Que penser de tout cela ?  

Ma femme et moi avons un fils atteint du syndrome de Down. Plusieurs de nos petits-enfants présentent des handicaps allant de modérés à sévères. Dans notre famille, la perspective d'implants neurologiques pour aider les personnes atteintes de troubles cognitifs ou remédier à une incapacité physique semble, tout compte fait, plus une bénédiction qu'une malédiction. La recherche génétique, bien menée, est assurément un cadeau. Et puisque nous aurons tous deux soixante-dix-sept ans cette année, la question de la mortalité n'est plus aussi abstraite qu'elle l'était autrefois. Vivre plus longtemps en bonne santé semble chaque jour plus attrayant.

Et pourtant, je n'arrive pas à me sortir de la tête la question du « pourquoi ». Guérir les maladies et améliorer la qualité de vie servent évidemment la dignité humaine. Mais pourquoi moi , ou toute autre personne de mon âge et saine d'esprit, voudrais-je vivre dans ce monde divisé pendant encore soixante-dix ou sept cents ans ? Kurzweil a soutenu que nous ne nous lasserions jamais d'une vie terrestre sans fin, car les choses changeraient sans cesse.

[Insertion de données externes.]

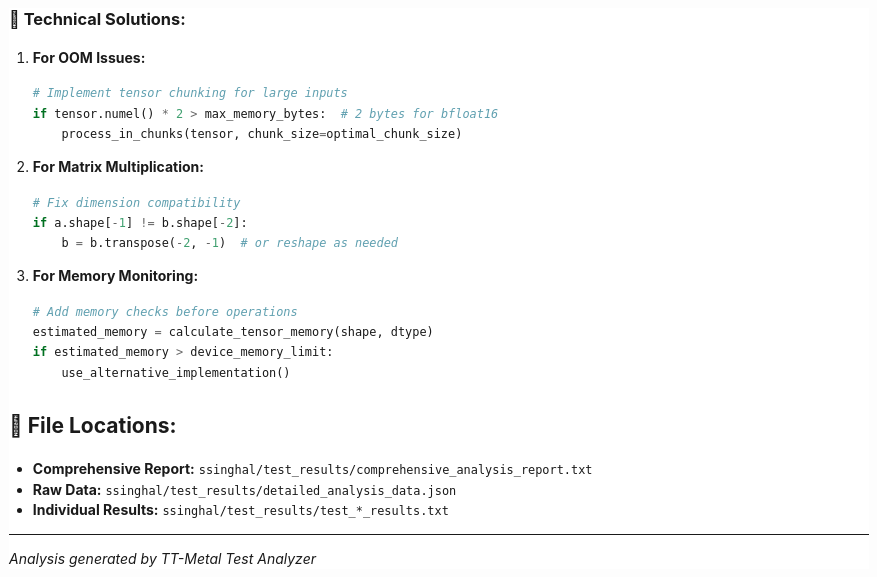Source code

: ### 🔧 **Technical Solutions:**

1. **For OOM Issues:**
   ```python
   # Implement tensor chunking for large inputs
   if tensor.numel() * 2 > max_memory_bytes:  # 2 bytes for bfloat16
       process_in_chunks(tensor, chunk_size=optimal_chunk_size)
   ```

2. **For Matrix Multiplication:**
   ```python
   # Fix dimension compatibility
   if a.shape[-1] != b.shape[-2]:
       b = b.transpose(-2, -1)  # or reshape as needed
   ```

3. **For Memory Monitoring:**
   ```python
   # Add memory checks before operations
   estimated_memory = calculate_tensor_memory(shape, dtype)
   if estimated_memory > device_memory_limit:
       use_alternative_implementation()
   ```

## 📁 **File Locations:**
- **Comprehensive Report:** `ssinghal/test_results/comprehensive_analysis_report.txt`
- **Raw Data:** `ssinghal/test_results/detailed_analysis_data.json`
- **Individual Results:** `ssinghal/test_results/test_*_results.txt`

---
*Analysis generated by TT-Metal Test Analyzer*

Elles s'amélioreraient et deviendraient plus intéressantes. Lorsque nos corps s'épuiseraient, nous téléchargerions simplement notre conscience dans de nouveaux modèles élégants du même vous et moi. Sauf que, bien sûr, nous ne serions plus vraiment les mêmes. Nous serions différents. Nous sommes des créatures fondamentalement charnelles, un mélange d'esprit et de chair, chacun essentiel à l'autre et pénétrant l'autre. Le corps est la clé de notre identité. Ce n'est pas un sandwich à la viande jetable. En bref : rien dans l'histoire du comportement humain ne suggère que les imaginations de Kurzweil soient plausibles.  

La science produit des résultats, c'est pourquoi nous la vénérons. C'est un outil pour soumettre et manipuler la nature. Ainsi, inévitablement, selon les mots de Leon Kass, « la victoire sur la mortalité est l'objectif implicite mais non avoué de la science médicale moderne, et même de tout le projet scientifique moderne », y compris le mouvement anti-âge. Le problème est que la science, aussi bénigne soit-elle, ne peut produire de but. Et les humains ne peuvent vivre sans ce but supérieur qui donne un sens à la vie et rend ses fardeaux supportables. En conséquence, écrit Kass :

Franchement, nous sommes à la dérive, sans boussole. Nous adhérons de plus en plus à la vision scientifique de la nature et de l'homme, qui nous confère un pouvoir immense et, en même temps, nous prive de toute possibilité de normes pour en guider l'utilisation. Sans ces normes, nous ne pouvons juger nos projets bons ou mauvais. Nous ne pouvons même pas savoir si le progrès est réellement un progrès ou un simple changement – ​​ou, d'ailleurs, un déclin.

Une infinité de cela, une éternité de cela dans ce monde ou ailleurs, semble bien loin du paradis.

JRR Tolkien a écrit un jour que nous, les humains, sommes « imprégnés du sentiment d'être exilés » de notre véritable demeure. Et « la mort – la simple brièveté de la vie humaine – n'est pas une punition pour la Chute, mais une part inhérente à la nature humaine. Tenter d'y échapper est à la fois pervers car “contre nature”, et absurde car la mort… est un don de Dieu » et « une délivrance de la lassitude du temps » ; une libération pour la demeure pour laquelle nous avons été créés.

Je suppose donc que la leçon que j'ai apprise à soixante-dix ans est la suivante : nous avons tous, même si nous croyons profondément en un Dieu aimant et miséricordieux, tendance à craindre la mort. Mais une vie vide et dénuée de sens, aussi longue soit-elle, mérite d'être redoutée davantage.